My point being that I’m reviewing this album from a cursory listen to the first disc and it’s a collection which warrants closer inspection than I have time to give it. It’s a collection of private issue new age music in America, 1950-1990, ranging from hypnotically relaxing neoclassical film score-esque stuff to pure relaxo-synth heaven and twinkly harp meditation. Not just that but there’s extensive liner notes to introduce you to all the characters involved, from the iconic - Laraaji, Iasos, Steven Halpern - to the less well known...Constance Demby anyone? The selections are without exception highly relaxing and I feel considerably more relaxed having listened to a chunk of it. Now to completely destroy my peace vibes with the new Death Grips album...
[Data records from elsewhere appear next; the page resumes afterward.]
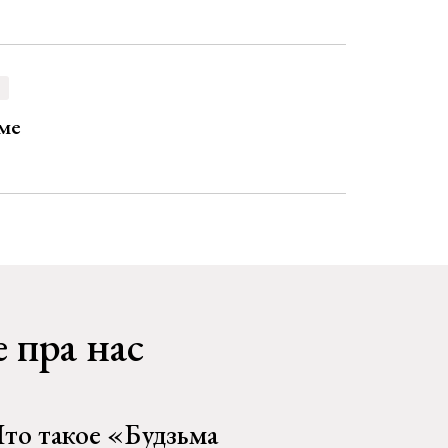
ыме
 пра нас
то такое «Будзьма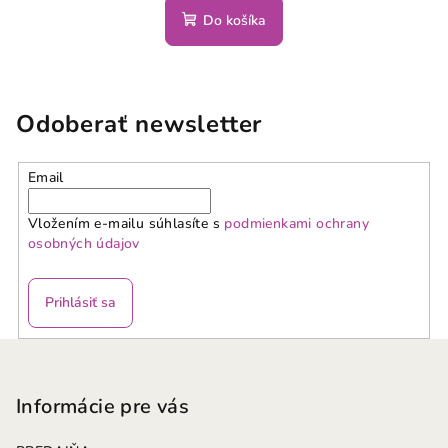
Do košíka
Odoberať newsletter
Email
Vložením e-mailu súhlasíte s
podmienkami ochrany
osobných údajov
Prihlásiť sa
Z
á
p
Informácie pre vás
ä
10/10 duke robinson 10th December 2013
A thick tranche of molten sound moves immutably forward. The opening of a door somewhere, welcoming in flakes and specks of some forgotten intention. I'm blinded by sunbeams and it feels like it should have always been this way. Switch to a time-lapse video of the arctic tundra, receding and revealing wisps of green. Green that seems so incongruous, yet so pertinent. The midnight sun swings like a pendulum on the horizon, dipping but never quite leaving. I close my eyes and let the seemingly eternal brightness create patterns. Imagine a sphere, multicolored, spinning fast, expanding and contracting at the same time inside another sphere, again expanding and contracting. The trip continues further out, until I can look straight forward and actually see the back of my head. Vection.